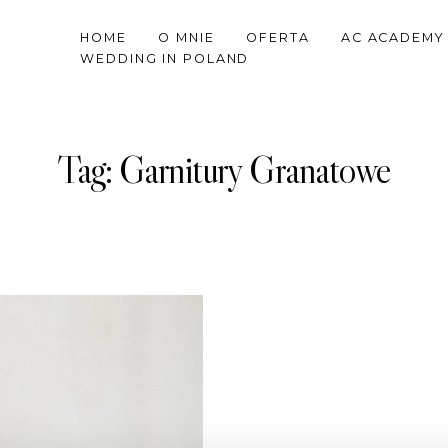
HOME
O MNIE
OFERTA
AC ACADEMY
WEDDING IN POLAND
Tag: Garnitury Granatowe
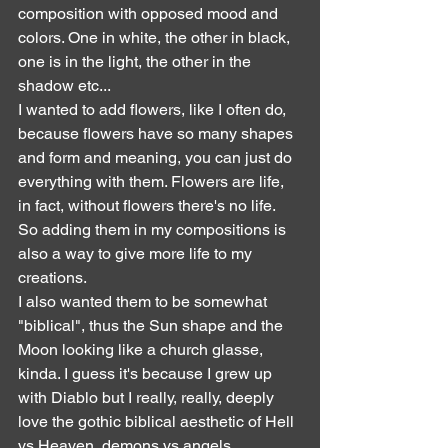
composition with opposed mood and 
colors. One in white, the other in black, 
one is in the light, the other in the 
shadow etc...
I wanted to add flowers, like I often do, 
because flowers have so many shapes 
and form and meaning, you can just do 
everything with them. Flowers are life, 
in fact, without flowers there's no life. 
So adding them in my compositions is 
also a way to give more life to my 
creations.
I also wanted them to be somewhat 
"biblical", thus the Sun shape and the 
Moon looking like a church glasse, 
kinda. I guess it's because I grew up 
with Diablo but I really, really, deeply 
love the gothic biblical aesthetic of Hell 
vs Heaven, demons vs angels,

☆ ☆ ☆ ☆

* _Problem requirements_: All entries are to be duplicated exactly, with the pictures left out.

* _Problem solution_:
HOME
O MNIE
OFERTA
AC ACADEMY
WEDDING IN POLAND
Tag: Garnitury Granatowe
composition with opposed mood and 
colors. One in white, the other in black, 
one is in the light, the other in the 
shadow etc...
I wanted to add flowers, like I often do, 
because flowers have so many shapes 
and form and meaning, you can just do 
everything with them. Flowers are life, 
in fact, without flowers there's no life. 
So adding them in my compositions is 
also a way to give more life to my 
creations.
I also wanted them to be somewhat 
"biblical", thus the Sun shape and the 
Moon looking like a church glasse, 
kinda. I guess it's because I grew up 
with Diablo but I really, really, deeply 
love the gothic biblical aesthetic of Hell 
vs Heaven, demons vs angels,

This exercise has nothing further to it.